You can cultivate the power of imagery using a simple tool called meditation.

Brent Wilson, a psychologist at the University of California, San Diego, describes his research: “Our results highlight an unintended consequence of mindfulness meditation: When memories of imagined and real experiences too closely resemble each other, people can have difficulty determining which is which, and this can lead to falsely remembering imagined experiences as actual experiences.”

This is one reason lie detector tests are not admissible in court.

The trance-like state that Ben Hogan entered while he played is legendary.

When asked after a round if Hogan talked to him, a competitor said “Yes, but all he said all day was ‘you’re away’.”

For every important round, Hogan imagined every shot before the round, using a type of meditation.

But he wasn’t done running his brain once he posted a score, because he replayed in his mind every shot until the round was perfect. This is too much work for most golfers, even though everyone has the mental power to do it.

This lack of mental effort is one reason there are so few champions.

While you may not be able to hit it like Hogan, you can use your brain like he did.

Let’s say you hit some bad drives during your round, and post-round it’s time to re-write your history.
Close your eyes and relax using deep breathing.

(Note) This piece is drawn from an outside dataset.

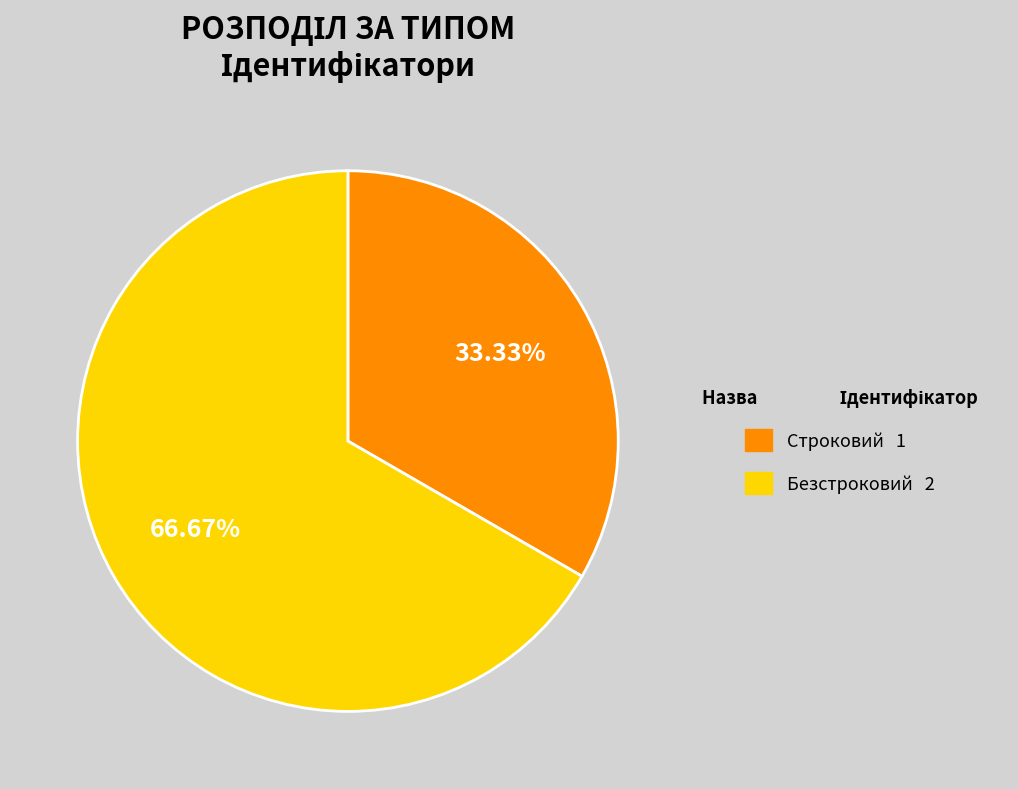

What is the ratio of the value at Строковий to the value at Безстроковий?

0.5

Imagine yourself addressing the ball with a solid stance, and then striking the ball with a pure contact that sends it to your target.

The more precise you make your image, the more effective your mental practice.

With absolute clarity, you view the scene in all its precision without any fuzzy edges.

You focus in as if you were watching it through a telescopic lens, where you see particulars like how you’re dressed and the size of the ball.

Next, its time to experience what it feels like to be hitting a good shot.

This kind of mental imaging where you feel, see and hear good shots isn’t just undocumented pie-in-the-sky stuff – science tells us it really works.

Using brain scan studies at the Institute of Neurology in London prove when you imagine multi-sensorial images like your golf swing, the mental picture turns on most of the brain networks and muscle groups used for a real swing.
And, the more you do this imaging, the stronger the neural footprints become.

Since your central nervous system can’t tell the difference between a perfectly imagined event and a real one, the better you are at creating life-like images of good shots, the easier it is to implant them as real.

Of course this technique alone isn’t sufficient to make you a good golfer – practicing until you can hit good shots in still the key.

But, being able to alter your tracks of failure by changing them to tracks of excellence will help you develop a solid game much faster.

Takeaway: “The successful man (golfer) lies to himself; the liar only to others” said Nietzsche – he would have made a great golf coach.